# WORK TO BE COMPLETED:
Put everything from the first of the lines below down to the line containing "The following resources", that line included, into a JSON list of strings, one string per line and no blank lines. Leave the pictures out.

(Rendered images and their source text)
====

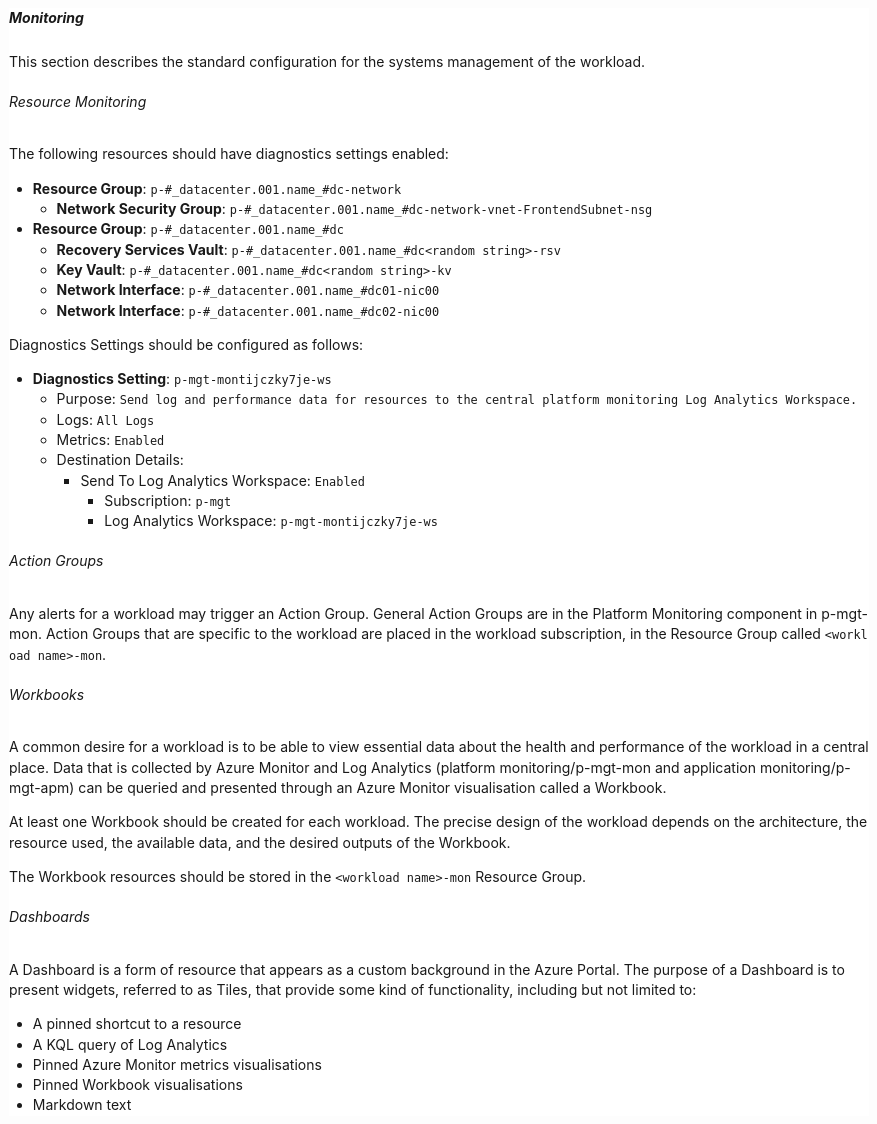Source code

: ##### Monitoring

This section describes the standard configuration for the systems management of the workload.

###### Resource Monitoring

The following resources should have diagnostics settings enabled:

* **Resource Group**: `p-#_datacenter.001.name_#dc-network`
  * **Network Security Group**: `p-#_datacenter.001.name_#dc-network-vnet-FrontendSubnet-nsg`
* **Resource Group**: `p-#_datacenter.001.name_#dc`
  * **Recovery Services Vault**: `p-#_datacenter.001.name_#dc<random string>-rsv`
  * **Key Vault**: `p-#_datacenter.001.name_#dc<random string>-kv`
  * **Network Interface**: `p-#_datacenter.001.name_#dc01-nic00`
  * **Network Interface**: `p-#_datacenter.001.name_#dc02-nic00`

Diagnostics Settings should be configured as follows:

* **Diagnostics Setting**: `p-mgt-montijczky7je-ws`
  * Purpose: `Send log and performance data for resources to the central platform monitoring Log Analytics Workspace.`
  * Logs: `All Logs`
  * Metrics: `Enabled`
  * Destination Details:
    * Send To Log Analytics Workspace: `Enabled`
      * Subscription: `p-mgt`
      * Log Analytics Workspace: `p-mgt-montijczky7je-ws`

###### Action Groups

Any alerts for a workload may trigger an Action Group. General Action Groups are in the Platform Monitoring component in p-mgt-mon. Action Groups that are specific to the workload are placed in the workload subscription, in the Resource Group called `<workload name>-mon`.

###### Workbooks
A common desire for a workload is to be able to view essential data about the health and performance of the workload in a central place. Data that is collected by Azure Monitor and Log Analytics (platform monitoring/p-mgt-mon and application monitoring/p-mgt-apm) can be queried and presented through an Azure Monitor visualisation called a Workbook.

At least one Workbook should be created for each workload. The precise design of the workload depends on the architecture, the resource used, the available data, and the desired outputs of the Workbook. 

The Workbook resources should be stored in the `<workload name>-mon` Resource Group.

###### Dashboards

A Dashboard is a form of resource that appears as a custom background in the Azure Portal. The purpose of a Dashboard is to present widgets, referred to as Tiles, that provide some kind of functionality, including but not limited to:

* A pinned shortcut to a resource
* A KQL query of Log Analytics
* Pinned Azure Monitor metrics visualisations
* Pinned Workbook visualisations
* Markdown text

====

# SOLUTION TO THE EXERCISE:
[
  "Source code",
  ": ##### Monitoring",
  "This section describes the standard configuration for the systems management of the workload.",
  "###### Resource Monitoring",
  "The following resources should have diagnostics settings enabled:"
]